Part of mechatronic design is taking a systems-level approach to design, not just arbitrarily choosing components. "That’s where our collaborative work with MICROMO comes in," Karam says. "Using their high-end motors with our linear amplifiers, we’re getting motors that are capable of generating high output torque but at the same time very low friction and stiction, and very low perceived inertia. Coupling our technologies with MICROMO’s has brought our haptic devices to the forefront of the field."

The goal of the team was to standardize around one or two motors to maximize development efficiency. They needed high torque but higher torque generally implies a bigger motor with higher inertia, friction, and weight. The Quanser team worked with MICROMO engineers to find a specialized unit that met their needs exactly. "The windings on this motor were different so that it produced a very high output torque," says Karam. "It’s not very high-speed but haptic devices seldom need high-speed. Torque and the back drivability [ability for the user to overcome friction and manipulate the haptic device] are the important factors when choosing a motor." The MICROMO motor provided both; as a result, the not-so-standard motor has become Quanser’s go-to solution. "We regularly stock that motor in-house so even in new designs that’s the first one we try," Karam adds.

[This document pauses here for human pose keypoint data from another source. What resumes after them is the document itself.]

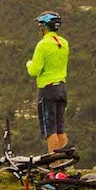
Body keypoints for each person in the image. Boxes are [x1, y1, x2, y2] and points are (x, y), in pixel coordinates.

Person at [27, 11, 69, 152]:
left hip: (47, 89)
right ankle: (64, 164)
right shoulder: (64, 43)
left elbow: (34, 70)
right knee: (60, 128)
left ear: (44, 27)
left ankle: (54, 166)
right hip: (62, 88)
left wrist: (28, 64)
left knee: (50, 130)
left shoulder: (43, 45)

MICROMO fits the motors with high resolution optical encoders to provide the accurate feedback required to give a believable tactile experience. For some applications, they also integrate gearheads, but not in all cases. The problem is that gearheads can suffer from backlash, which introduces an unacceptable latency in the touch response of the device; thus, instead of gearheads, Quanser uses capstans. A capstan consists of two drums with a pre-stretched cable running between them, an arrangement something like that found in a video cassette. The relative diameter of one drum relative to the other provides the reduction ratio. A typical motor / capstan assembly can achieve reduction ratios as high as 30:1.

Of course, to be effective, haptic devices need to provide a consistent experience, which means the motors need to offer repeatability. Here, too, MICROMO came through. "The force that I generate is solely based on what I assume is the nominal torque constant of the motor," says Karam. "I don’t have a quantitative way of really measuring that from system to system but we’ve made many variations of the same device and I cannot tell the difference when I’m tracking."

Quanser continues to work with OEMs and researchers alike. With its design platform and MICROMO motors, the company can quickly and easily turn concept into product. "If a surgeon comes to us and says we want to study needle insertion in operating room, we can design a device that has the right specifications," Karam says. "We have a good working relationship with MICROMO where we consistently go to them for new products and new motors. We know how to interface easily with their motors and the encoder packages. There’s no reason we can’t work with them on future products endlessly."

And if haptics takes off as Karam and others anticipate, that may well be the case. "I don’t think we can fathom where haptics is going to go in, say, 20 years, and what will come out of it," he says. "I really believe eventually it can probably touch on every industry."